## Task objective
Could the entries below be transcribed word for word, with the pictures omitted?

Source texts of formatted documents:
********************

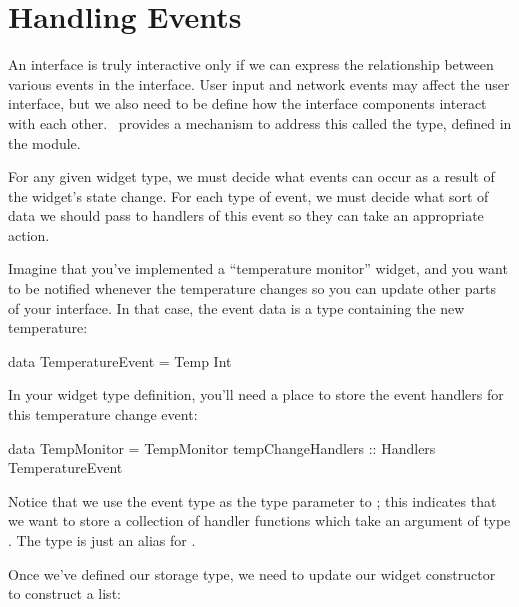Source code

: \section{Handling Events}
\label{sec:event_handlers}

An interface is truly interactive only if we can express the
relationship between various events in the interface.  User input and
network events may affect the user interface, but we also need to be
define how the interface components interact with each other.
\vtyui\ provides a mechanism to address this called the 
type, defined in the  module.

For any given widget type, we must decide what events can occur as a
result of the widget's state change.  For each type of event, we must
decide what sort of data we should pass to handlers of this event so
they can take an appropriate action.

Imagine that you've implemented a ``temperature monitor'' widget, and
you want to be notified whenever the temperature changes so you can
update other parts of your interface.  In that case, the event data is
a type containing the new temperature:

\begin{haskellcode}
 data TemperatureEvent = Temp Int
\end{haskellcode}

In your widget type definition, you'll need a place to store the event
handlers for this temperature change event:

\begin{haskellcode}
 data TempMonitor =
   TempMonitor { tempChangeHandlers :: Handlers TemperatureEvent
               }
\end{haskellcode}

Notice that we use the event type as the type parameter to
; this indicates that we want to store a collection of
handler functions which take an argument of type
.  The  type is just an alias for
.

Once we've defined our storage type, we need to update our widget
constructor to construct a  list:


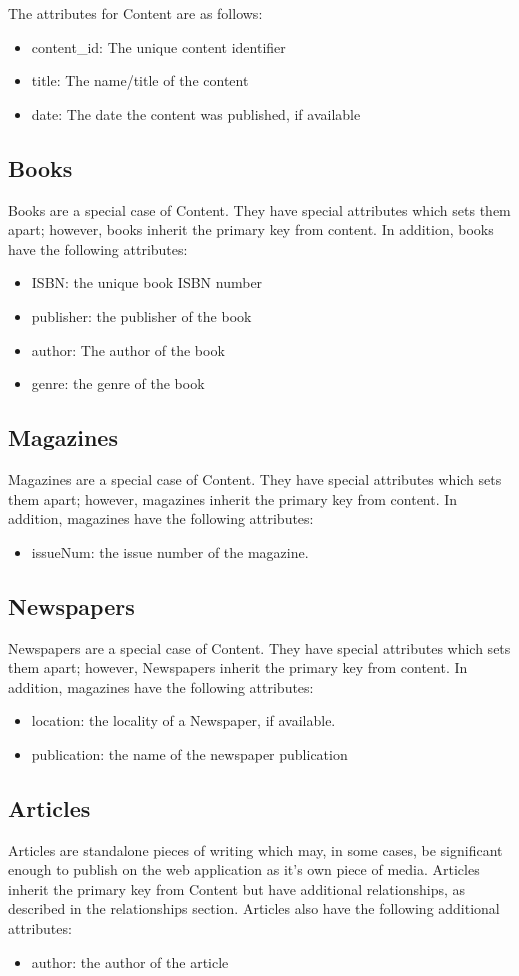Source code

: \documentclass[letter, 12pt, titlepage]{article}
\begin{document}
				The attributes for Content are as follows:
			\begin{itemize}
				\item content\_id: The unique content identifier
				\item title: The name/title of the content
				\item date: The date the content was published, if available
			\end{itemize}
			\subsection{Books}
				Books are a special case of Content. They have special attributes which sets them apart; however, books inherit the primary key from content. In addition, books have the following attributes:
			\begin{itemize}
				\item ISBN: the unique book ISBN number
				\item publisher: the publisher of the book
				\item author: The author of the book
				\item genre: the genre of the book
			\end{itemize}
			\subsection{Magazines}
				Magazines are a special case of Content. They have special attributes which sets them apart; however, magazines inherit the primary key from content. In addition, magazines have the following attributes:
			\begin{itemize}
				\item issueNum: the issue number of the magazine.
			\end{itemize}		
			\subsection{Newspapers} 
				Newspapers are a special case of Content. They have special attributes which sets them apart; however, Newspapers inherit the primary key from content. In addition, magazines have the following attributes:
			\begin{itemize}
				\item location: the locality of a Newspaper, if available.
				\item publication: the name of the newspaper publication
			\end{itemize}	
			\subsection{Articles}		
			Articles are standalone pieces of writing which may, in some cases, be significant enough to publish on the web application as it's own piece of media. Articles inherit the primary key from Content but have additional relationships, as described in the relationships section. Articles also have the following additional attributes:
			\begin{itemize}
				\item author: the author of the article
			\end{itemize}
\end{document}
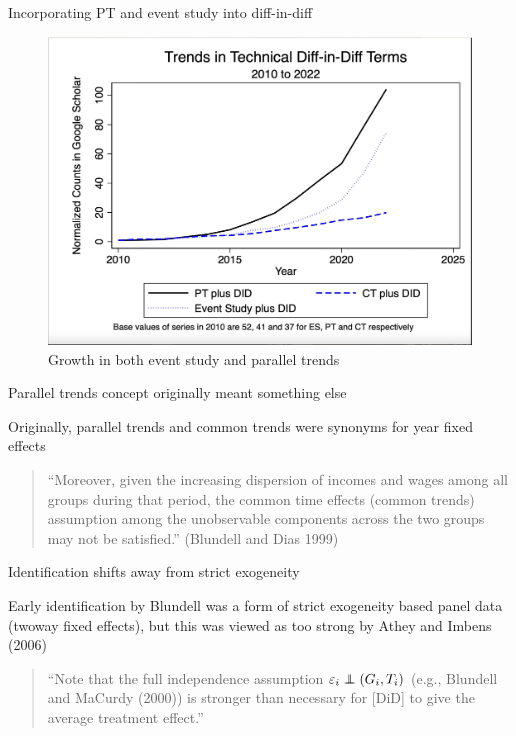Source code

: \documentclass{beamer}
\newcommand\independent{\protect\mathpalette{\protect\independenT}{\perp}}
\def\independenT#1#2{\mathrel{\rlap{$#1#2$}\mkern2mu{#1#2}}}
\begin{document}
\begin{frame}{Incorporating PT and event study into diff-in-diff}

	\begin{figure}
	\caption{Growth in both event study and parallel trends}
	\includegraphics[scale=0.2]{./lecture_includes/espt_3}
	\end{figure}


\end{frame}





\begin{frame}{Parallel trends concept originally meant something else}


 Originally, parallel trends and common trends were synonyms for year fixed effects 
 
 \bigskip
 
	\begin{quote}
	“Moreover, given the increasing dispersion of incomes and wages among all groups during that period, the common time effects (common trends) assumption among the unobservable components across the two groups may not be satisfied.” (Blundell and Dias 1999)
	\end{quote}


\end{frame}

\begin{frame}{Identification shifts away from strict exogeneity}


 Early identification by Blundell was a form of strict exogeneity based panel data (twoway fixed effects), but this was viewed as too strong by Athey and Imbens (2006) 
 
 \bigskip

\begin{quote}
“Note that the full independence assumption $\varepsilon_i \independent(G_i,T_i)$ (e.g., Blundell and MaCurdy (2000)) is stronger than necessary for [DiD] to give the average treatment effect.”
\end{quote}


\end{frame}
\end{document}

********************

## Result of the exercise
Source code

: \section{Handling Events}
\label{sec:event_handlers}

An interface is truly interactive only if we can express the
relationship between various events in the interface.  User input and
network events may affect the user interface, but we also need to be
define how the interface components interact with each other.
\vtyui\ provides a mechanism to address this called the 
type, defined in the  module.

For any given widget type, we must decide what events can occur as a
result of the widget's state change.  For each type of event, we must
decide what sort of data we should pass to handlers of this event so
they can take an appropriate action.

Imagine that you've implemented a ``temperature monitor'' widget, and
you want to be notified whenever the temperature changes so you can
update other parts of your interface.  In that case, the event data is
a type containing the new temperature:

\begin{haskellcode}
 data TemperatureEvent = Temp Int
\end{haskellcode}

In your widget type definition, you'll need a place to store the event
handlers for this temperature change event:

\begin{haskellcode}
 data TempMonitor =
   TempMonitor { tempChangeHandlers :: Handlers TemperatureEvent
               }
\end{haskellcode}

Notice that we use the event type as the type parameter to
; this indicates that we want to store a collection of
handler functions which take an argument of type
.  The  type is just an alias for
.

Once we've defined our storage type, we need to update our widget
constructor to construct a  list:


Source code

: \documentclass[letter, 12pt, titlepage]{article}
\begin{document}
				The attributes for Content are as follows:
			\begin{itemize}
				\item content\_id: The unique content identifier
				\item title: The name/title of the content
				\item date: The date the content was published, if available
			\end{itemize}
			\subsection{Books}
				Books are a special case of Content. They have special attributes which sets them apart; however, books inherit the primary key from content. In addition, books have the following attributes:
			\begin{itemize}
				\item ISBN: the unique book ISBN number
				\item publisher: the publisher of the book
				\item author: The author of the book
				\item genre: the genre of the book
			\end{itemize}
			\subsection{Magazines}
				Magazines are a special case of Content. They have special attributes which sets them apart; however, magazines inherit the primary key from content. In addition, magazines have the following attributes:
			\begin{itemize}
				\item issueNum: the issue number of the magazine.
			\end{itemize}		
			\subsection{Newspapers} 
				Newspapers are a special case of Content. They have special attributes which sets them apart; however, Newspapers inherit the primary key from content. In addition, magazines have the following attributes:
			\begin{itemize}
				\item location: the locality of a Newspaper, if available.
				\item publication: the name of the newspaper publication
			\end{itemize}	
			\subsection{Articles}		
			Articles are standalone pieces of writing which may, in some cases, be significant enough to publish on the web application as it's own piece of media. Articles inherit the primary key from Content but have additional relationships, as described in the relationships section. Articles also have the following additional attributes:
			\begin{itemize}
				\item author: the author of the article
			\end{itemize}
\end{document}
Source code

: \documentclass{beamer}
\newcommand\independent{\protect\mathpalette{\protect\independenT}{\perp}}
\def\independenT#1#2{\mathrel{\rlap{$#1#2$}\mkern2mu{#1#2}}}
\begin{document}
\begin{frame}{Incorporating PT and event study into diff-in-diff}

	\begin{figure}
	\caption{Growth in both event study and parallel trends}
	\includegraphics[scale=0.2]{./lecture_includes/espt_3}
	\end{figure}


\end{frame}





\begin{frame}{Parallel trends concept originally meant something else}


 Originally, parallel trends and common trends were synonyms for year fixed effects 
 
 \bigskip
 
	\begin{quote}
	“Moreover, given the increasing dispersion of incomes and wages among all groups during that period, the common time effects (common trends) assumption among the unobservable components across the two groups may not be satisfied.” (Blundell and Dias 1999)
	\end{quote}


\end{frame}

\begin{frame}{Identification shifts away from strict exogeneity}


 Early identification by Blundell was a form of strict exogeneity based panel data (twoway fixed effects), but this was viewed as too strong by Athey and Imbens (2006) 
 
 \bigskip

\begin{quote}
“Note that the full independence assumption $\varepsilon_i \independent(G_i,T_i)$ (e.g., Blundell and MaCurdy (2000)) is stronger than necessary for [DiD] to give the average treatment effect.”
\end{quote}


\end{frame}
\end{document}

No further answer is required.